(Study material begins)
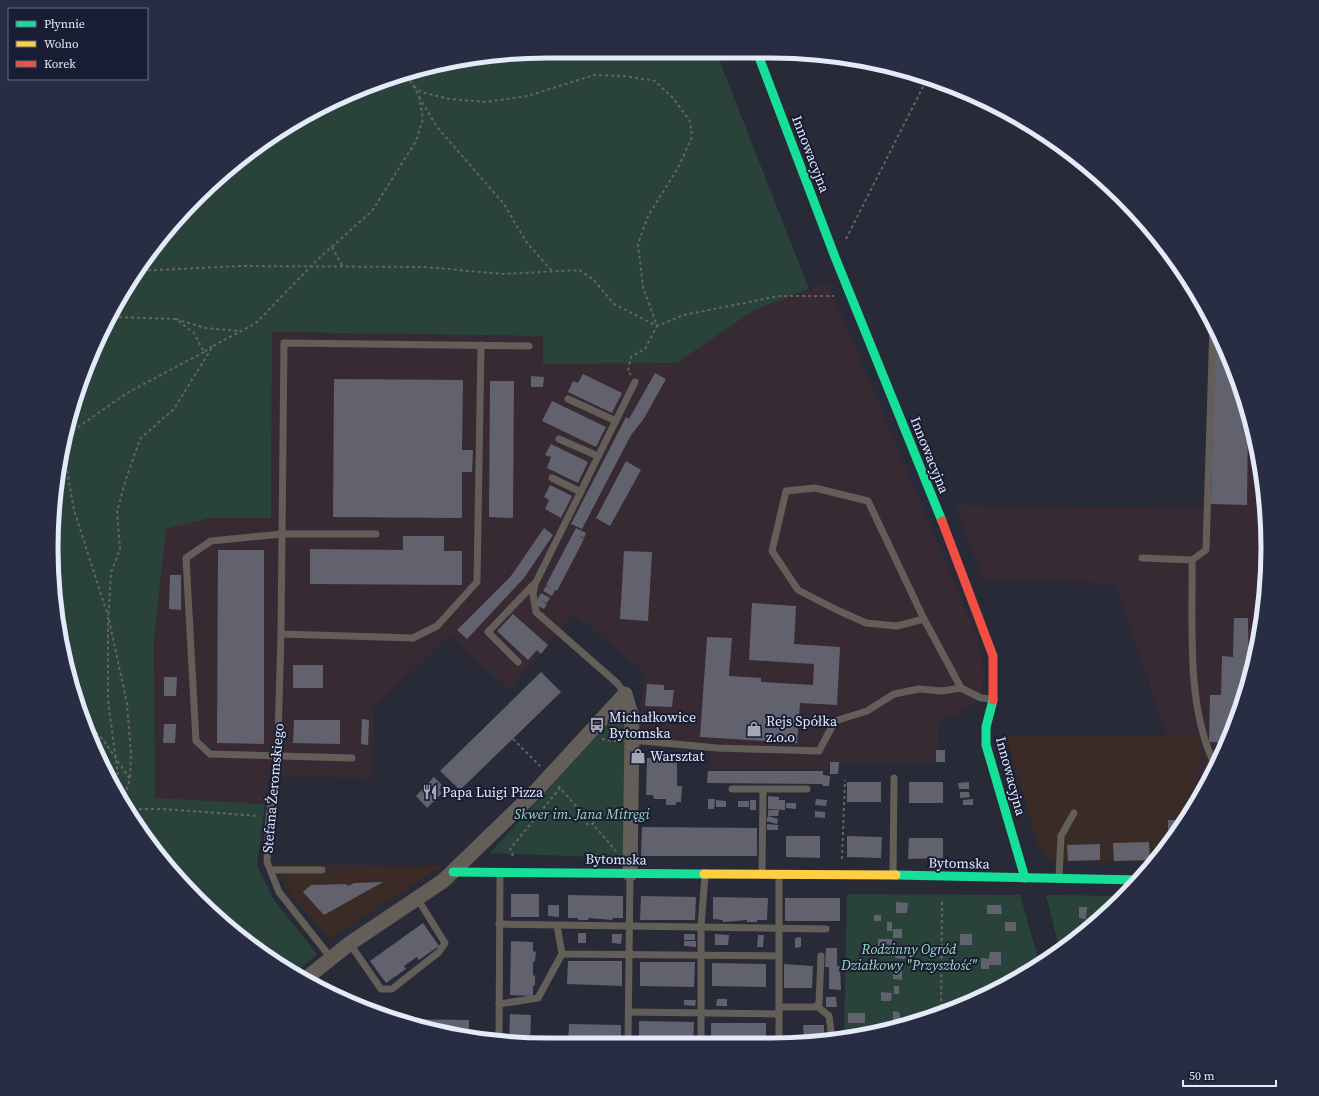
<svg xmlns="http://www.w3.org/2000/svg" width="1319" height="1096" font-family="'Source Serif 4',serif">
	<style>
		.commercial { fill: #3a2b26 }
		.industrial { fill: #382a33 }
		.green { fill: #29433a }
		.building { fill: #62626e }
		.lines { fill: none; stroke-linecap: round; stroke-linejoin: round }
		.path { stroke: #656463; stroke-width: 2; stroke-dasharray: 3 3; stroke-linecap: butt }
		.lane { stroke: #635e57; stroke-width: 7 }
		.street { stroke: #635e57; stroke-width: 15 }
		.fast { stroke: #16e098; stroke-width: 9 }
		.slow { stroke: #ffcf43; stroke-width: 9 }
		.jam { stroke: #f24e42; stroke-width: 9 }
		.labels { text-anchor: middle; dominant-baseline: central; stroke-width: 4; stroke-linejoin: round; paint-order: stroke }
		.street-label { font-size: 14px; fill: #e5eafa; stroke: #181d34 }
		.poi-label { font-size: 14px; fill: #e5eafa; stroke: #181d34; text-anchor: start }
		.park-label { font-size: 14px; font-style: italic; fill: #9ddabe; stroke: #181d34 }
		.rim { fill: none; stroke: #e5eafa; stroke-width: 5 }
	</style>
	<rect width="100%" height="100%" fill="#282a38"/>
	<g class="commercial">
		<polygon points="1006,735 1199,736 1195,804 1184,824 1154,861 1050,862 1037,842"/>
		<polygon points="273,864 442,866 330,939 292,896"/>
	</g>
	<g class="industrial">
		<polygon points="828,283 979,641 984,675 981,698 954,717 939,720 938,762 828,763 828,770 710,770 710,751 637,746 644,672 574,614 509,690 450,635 374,707 373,778 284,777 277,772 269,772 265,804 155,799 154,641 166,529 210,518 271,518 272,332 544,336 543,364 677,363 754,310"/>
		<polygon points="1211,322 1230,358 1258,451 1268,548 1258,645 1230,738 1195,804 1199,736 1167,735 1115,583 984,581 955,505 1206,509"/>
	</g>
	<g class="green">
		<polygon points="548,51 716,52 809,289 754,310 677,363 543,364 543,336 272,332 271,518 210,518 166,529 154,641 155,798 265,804 257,866 274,900 317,954 294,974 220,922 135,824 89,738 55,613 52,515 77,388 135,272 197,196 300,117 420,68"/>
		<polygon points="621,710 625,724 624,858 490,853"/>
		<polygon points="847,894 1020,895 1040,965 961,1007 868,1035 844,1038"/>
		<polygon points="1046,895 1126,896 1060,951"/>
	</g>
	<g class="building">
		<polygon points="1215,329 1230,358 1248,418 1247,505 1211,504"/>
		<polygon points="655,373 666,379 643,420 631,435 582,529 571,524 626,417 629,419"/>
		<polygon points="583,374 622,393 612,413 568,392 573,381 578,383"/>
		<polygon points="531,376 544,377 543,387 531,387"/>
		<polygon points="334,379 463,380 462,450 473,450 472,472 462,472 462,518 333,517"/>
		<polygon points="490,381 514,381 513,518 489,517"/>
		<polygon points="552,401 606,427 596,447 542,421"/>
		<polygon points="551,444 588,462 578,483 547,468 551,457 545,455"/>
		<polygon points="626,461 641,470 610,526 596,518"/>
		<polygon points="550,485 572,496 561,518 545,509 549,500 544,497"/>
		<polygon points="544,528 553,535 524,578 467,639 457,630 511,576"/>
		<polygon points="576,528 586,533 584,538 577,535 584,539 557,591 555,590 552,596 543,591 546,586 552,589 546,585"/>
		<polygon points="403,536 444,536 444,551 462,551 462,585 310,584 310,549 403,550"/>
		<polygon points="218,550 264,550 264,744 217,743"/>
		<polygon points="624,551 652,552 648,621 620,619"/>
		<polygon points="170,575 181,575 181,610 169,609"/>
		<polygon points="541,593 550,598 547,603 540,600 547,604 544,609 535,604"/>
		<polygon points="752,603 796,606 794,644 840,647 837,705 800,703 797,743 700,737 707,637 732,638 729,676 761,678 761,682 813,685 814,664 749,660"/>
		<polygon points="513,614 548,645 541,654 537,650 528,660 497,631"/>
		<polygon points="1234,618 1248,618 1249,676 1228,743 1209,742 1210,695 1221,695 1222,656 1233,657"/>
		<rect x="293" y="665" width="30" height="23"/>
		<polygon points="541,672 561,692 460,790 440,771"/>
		<polygon points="164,677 177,677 176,696 164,696"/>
		<polygon points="647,684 664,685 664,690 674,690 672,707 645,706"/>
		<polygon points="362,719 369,720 368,745 361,744"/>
		<polygon points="294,720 340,720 340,744 293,743"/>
		<polygon points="164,724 176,724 175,743 163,743"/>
		<rect x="936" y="750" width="9" height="12"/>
		<polygon points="647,758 677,758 677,786 682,786 681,802 677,802 675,805 666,805 666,799 654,799 653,795 646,795"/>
		<polygon points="830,762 839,762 838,774 830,774"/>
		<polygon points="708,771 823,771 823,775 830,776 829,786 823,786 822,784 707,783"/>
		<polygon points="434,777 443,786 439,790 442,793 427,808 416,796"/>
		<rect x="847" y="782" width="34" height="20"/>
		<rect x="909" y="782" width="34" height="21"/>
		<polygon points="969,782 969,789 959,789 958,783"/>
		<polygon points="960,792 969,792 970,797 960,798"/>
		<polygon points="768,796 779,797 779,800 785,800 785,810 768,809"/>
		<polygon points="708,799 715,799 714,809 708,809"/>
		<polygon points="816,799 827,800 826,806 815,805"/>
		<polygon points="973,799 973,805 963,805 963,800"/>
		<polygon points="716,800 726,801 726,807 716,807"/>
		<rect x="750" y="800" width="6" height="10"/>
		<rect x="738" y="801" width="11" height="6"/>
		<polygon points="786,803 796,803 796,809 786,808"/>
		<polygon points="768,810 779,810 778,816 768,816"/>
		<polygon points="815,811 825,812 825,818 815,817"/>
		<polygon points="768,816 778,819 777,824 766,821"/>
		<polygon points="1168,820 1187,820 1173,838 1168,838"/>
		<polygon points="767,824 778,825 778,830 767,830"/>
		<polygon points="642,827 757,828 757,856 641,856"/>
		<polygon points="786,836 820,836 820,858 786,857"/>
		<polygon points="847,836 882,837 881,858 847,857"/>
		<polygon points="909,838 943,838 943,858 908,859"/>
		<polygon points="1149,842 1150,860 1114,861 1113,843"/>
		<polygon points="1100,844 1100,860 1068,861 1067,845"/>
		<polygon points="383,882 324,915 303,892 311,885 346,884 348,886 354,883"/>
		<rect x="511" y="894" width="28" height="23"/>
		<polygon points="568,895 623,896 623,918 613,918 612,920 589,918 588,920 578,920 578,918 568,918"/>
		<polygon points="641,896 696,897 695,920 640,920"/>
		<polygon points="713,897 768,898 767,920 757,920 757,922 747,922 747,920 723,922 723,920 713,919"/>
		<rect x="785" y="898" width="55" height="23"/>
		<polygon points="896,902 908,903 907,913 896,913"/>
		<polygon points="548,905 559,905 559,917 548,916"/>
		<polygon points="987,905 1001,905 1002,914 987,914"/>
		<polygon points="1079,907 1087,907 1086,919 1079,918"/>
		<polygon points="1094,914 1100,915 1099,918 1094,922 1093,922"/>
		<rect x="874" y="915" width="7" height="6"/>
		<rect x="887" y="922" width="5" height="9"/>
		<rect x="1005" y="922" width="11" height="9"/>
		<polygon points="423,923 439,946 419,960 417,957 404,966 406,969 386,983 370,961"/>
		<rect x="893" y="929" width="9" height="9"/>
		<polygon points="1077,929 1086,929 1077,937"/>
		<rect x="578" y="933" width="8" height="10"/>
		<polygon points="612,934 622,934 621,944 612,943"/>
		<rect x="684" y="934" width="11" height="6"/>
		<polygon points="715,934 729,935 728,945 715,945"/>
		<rect x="960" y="934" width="12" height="11"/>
		<polygon points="758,935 764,935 763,947 757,947"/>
		<polygon points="801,937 801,947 795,948 795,938"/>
		<rect x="878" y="939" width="14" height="8"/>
		<polygon points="511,941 533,942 533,951 536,952 535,961 533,962 533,975 535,976 535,985 533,986 533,996 510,995"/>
		<polygon points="684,941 696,941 696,947 684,946"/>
		<polygon points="826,948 837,948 837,966 840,967 841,990 829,989 829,967 825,967"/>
		<polygon points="896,951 906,952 905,959 895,958"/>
		<polygon points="990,952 1001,952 1001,965 989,965 989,969 981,969 981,958 989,959"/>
		<polygon points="568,961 622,961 622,986 567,984"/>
		<polygon points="640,962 695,962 694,987 640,986"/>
		<polygon points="712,963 766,964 766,987 712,986"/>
		<polygon points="784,964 813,966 812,988 784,988"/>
		<rect x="886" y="965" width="5" height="7"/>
		<polygon points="893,966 902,966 902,980 893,979"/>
		<polygon points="994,981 1007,981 1007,983 1000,987 994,986"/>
		<rect x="894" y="986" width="5" height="8"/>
		<polygon points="981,988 989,988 989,992 982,996"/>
		<polygon points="881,992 892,993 891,1001 881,1001"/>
		<polygon points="826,997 836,997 837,1007 826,1007"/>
		<polygon points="717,999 727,999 727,1006 716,1006"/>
		<polygon points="684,1000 696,1000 695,1006 684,1005"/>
		<polygon points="893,1011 899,1012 900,1016 900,1026 893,1028"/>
		<rect x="848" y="1013" width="17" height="10"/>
		<polygon points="510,1014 531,1015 530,1044 509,1043"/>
		<polygon points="392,1019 469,1020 469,1035"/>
		<polygon points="639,1021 694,1022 693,1045 639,1044"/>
		<rect x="711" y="1023" width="55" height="22"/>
		<polygon points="569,1024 621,1025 621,1044 568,1044"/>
		<polygon points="803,1025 824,1025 824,1040 804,1042"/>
	</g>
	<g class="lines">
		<g class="path">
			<polyline points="414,86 421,92 449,99 486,102 528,96 594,75 625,76 655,81 673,98 690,121 692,137 678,168 648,216 638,244 643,287 657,326 684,315 779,296 834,296"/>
			<polyline points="419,97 437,127 504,204 527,243 552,271"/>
			<polyline points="846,239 928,77"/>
			<polyline points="332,247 343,267"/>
			<polyline points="136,271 242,266 425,267 503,274 579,270 593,279 614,304 657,326 645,349 631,357 628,371 631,375"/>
			<polyline points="113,317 176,319"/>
			<polyline points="212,346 204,352 194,333 176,319 205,328 239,331"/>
			<polyline points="68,434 127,393 204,352"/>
			<polyline points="64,453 74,510 108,616"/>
			<polyline points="109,620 127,704 131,754 130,779"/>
			<polyline points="84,719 104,741 130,779 123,802"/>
			<polyline points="513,739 540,766"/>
			<polyline points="602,739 619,742"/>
			<polyline points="558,786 586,817 589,815 594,820 593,824 616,851"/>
			<polyline points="121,799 108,700 108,622 111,573 120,549 117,512 125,482 140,439 174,409 213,346 256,323 317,260 372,211 416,141 423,119 419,96 406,73"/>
			<polyline points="127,809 163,809 259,816"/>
			<polyline points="586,817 586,823 589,825 593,824"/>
			<polyline points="513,856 510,849 560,788"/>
			<polyline points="842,859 845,780"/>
			<polyline points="941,1013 942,899"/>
		</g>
		<g class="lane">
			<polyline points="568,399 616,421"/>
			<polyline points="559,439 598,456"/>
			<polyline points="552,478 581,492"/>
			<path d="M1142 558 1192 560C1193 624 1186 702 1213 761L1217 762"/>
			<polyline points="1192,560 1206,550 1213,325"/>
			<polyline points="924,619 897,626 866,623 837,610 798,590 772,551 786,491 815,488 868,501 924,619 961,688 981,698 991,699"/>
			<polyline points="281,634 413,638 437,626 477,582 481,345"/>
			<polyline points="518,662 488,632 534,584"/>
			<polyline points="625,694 617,683 536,612 533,594 535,584 635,382"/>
			<polyline points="632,740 717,748 819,751 835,721 867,711 894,694 919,689 942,691 961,688"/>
			<polyline points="352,758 210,754 196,741 186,558 211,541 282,534 376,534"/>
			<polyline points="732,789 807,789"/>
			<polyline points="271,870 322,870"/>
			<polyline points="762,872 763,789"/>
			<polyline points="893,874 894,778"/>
			<polyline points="1059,876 1061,836 1074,813"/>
			<polyline points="499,924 557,925 562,954 779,956"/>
			<polyline points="557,925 826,929"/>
			<polyline points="350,944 381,989 392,989 439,952 445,943 417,898"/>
			<polyline points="331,958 279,892 267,862 269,817 277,772 281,634 284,343 529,346"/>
			<polyline points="499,1004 538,998 562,954"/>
			<polyline points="817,1006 829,1016 832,1039"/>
			<polyline points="779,1007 815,1007 819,1004 821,956"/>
			<polyline points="629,1012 779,1014"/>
			<polyline points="499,1041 500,873"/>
			<polyline points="628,1044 630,874"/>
			<polyline points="779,1044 779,875"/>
			<polyline points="701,1045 701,927 705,875"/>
		</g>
		<polyline class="street" points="304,980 349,944 443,881 535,792 625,694 631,714 632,730 630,874"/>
		<g class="fast">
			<polyline points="757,52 835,257 942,521"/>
			<polyline points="993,700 986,727 986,745 1025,878"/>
			<polyline points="453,872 704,874"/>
			<polyline points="896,875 1139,880"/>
		</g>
		<polyline class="slow" points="704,874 896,875"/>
		<polyline class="jam" points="942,521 993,656 993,700"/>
	</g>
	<defs>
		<symbol id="bus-bare" viewBox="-9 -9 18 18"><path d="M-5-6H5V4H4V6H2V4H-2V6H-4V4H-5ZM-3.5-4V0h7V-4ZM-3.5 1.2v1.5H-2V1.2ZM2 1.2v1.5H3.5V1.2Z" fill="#a3a7b6" stroke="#181d34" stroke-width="2.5" paint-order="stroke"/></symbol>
		<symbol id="shop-bare" viewBox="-9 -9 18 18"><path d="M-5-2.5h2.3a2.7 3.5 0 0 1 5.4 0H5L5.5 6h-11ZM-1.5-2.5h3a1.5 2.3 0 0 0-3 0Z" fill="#a3a7b6" stroke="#181d34" stroke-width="2.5" paint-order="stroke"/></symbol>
		<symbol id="restaurant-bare" viewBox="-9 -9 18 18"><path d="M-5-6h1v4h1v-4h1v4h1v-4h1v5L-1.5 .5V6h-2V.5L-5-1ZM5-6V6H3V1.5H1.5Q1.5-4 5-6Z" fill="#a3a7b6" stroke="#181d34" stroke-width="2.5" paint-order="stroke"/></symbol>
	</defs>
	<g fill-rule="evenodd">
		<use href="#bus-bare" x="586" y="714" width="22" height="22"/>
		<use href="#shop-bare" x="743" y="718" width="22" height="22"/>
		<use href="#shop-bare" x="627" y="745" width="22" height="22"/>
		<use href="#restaurant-bare" x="419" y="781" width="22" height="22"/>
	</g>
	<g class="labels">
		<g class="street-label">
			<text transform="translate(811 154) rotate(69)">Innowacyjna</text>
			<text transform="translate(930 455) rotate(68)">Innowacyjna</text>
			<text transform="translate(1011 776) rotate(75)">Innowacyjna</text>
			<text transform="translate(273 788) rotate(-85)">Stefana Żeromskiego</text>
			<text transform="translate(616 859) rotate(1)">Bytomska</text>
			<text transform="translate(959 863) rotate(1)">Bytomska</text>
		</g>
		<g class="poi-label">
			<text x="609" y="717">Michałkowice<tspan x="609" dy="16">Bytomska</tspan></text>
			<text x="766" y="721">Rejs Spółka<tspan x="766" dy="16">z.o.o</tspan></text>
			<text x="650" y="756">Warsztat</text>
			<text x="442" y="792">Papa Luigi Pizza</text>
		</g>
		<g class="park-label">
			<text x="582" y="814">Skwer im. Jana Mitręgi</text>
			<text x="909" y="949">Rodzinny Ogród<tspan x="909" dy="16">Działkowy "Przyszłość"</tspan></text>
		</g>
	</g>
	<path d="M0 0H1319V1096H0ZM548 58H771A490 490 0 0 1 1261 548V548A490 490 0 0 1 771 1038H548A490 490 0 0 1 58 548V548A490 490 0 0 1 548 58Z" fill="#282d44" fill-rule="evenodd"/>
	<path class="rim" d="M548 58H771A490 490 0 0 1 1261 548V548A490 490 0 0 1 771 1038H548A490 490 0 0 1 58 548V548A490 490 0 0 1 548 58Z"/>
	<rect x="8" y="8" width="140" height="72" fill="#181d34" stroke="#6a6f83"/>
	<rect x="16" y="21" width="20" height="6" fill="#16e098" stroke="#6a6f83"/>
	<text x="44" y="28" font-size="12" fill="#e5eafa">Płynnie</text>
	<rect x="16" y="41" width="20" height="6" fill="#ffcf43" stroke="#6a6f83"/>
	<text x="44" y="48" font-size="12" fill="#e5eafa">Wolno</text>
	<rect x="16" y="61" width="20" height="6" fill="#f24e42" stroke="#6a6f83"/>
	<text x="44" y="68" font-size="12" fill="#e5eafa">Korek</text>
	<path d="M1183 1080v6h93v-6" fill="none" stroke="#e5eafa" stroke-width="2"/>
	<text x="1189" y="1080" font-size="12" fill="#e5eafa" stroke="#181d34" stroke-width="3" paint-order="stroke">50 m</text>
</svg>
(Study material ends)
> _Prompt_:
Show all lines of the material in which the word "linecap" can be found.

> _Task response_:
		.lines { fill: none; stroke-linecap: round; stroke-linejoin: round }
		.path { stroke: #656463; stroke-width: 2; stroke-dasharray: 3 3; stroke-linecap: butt }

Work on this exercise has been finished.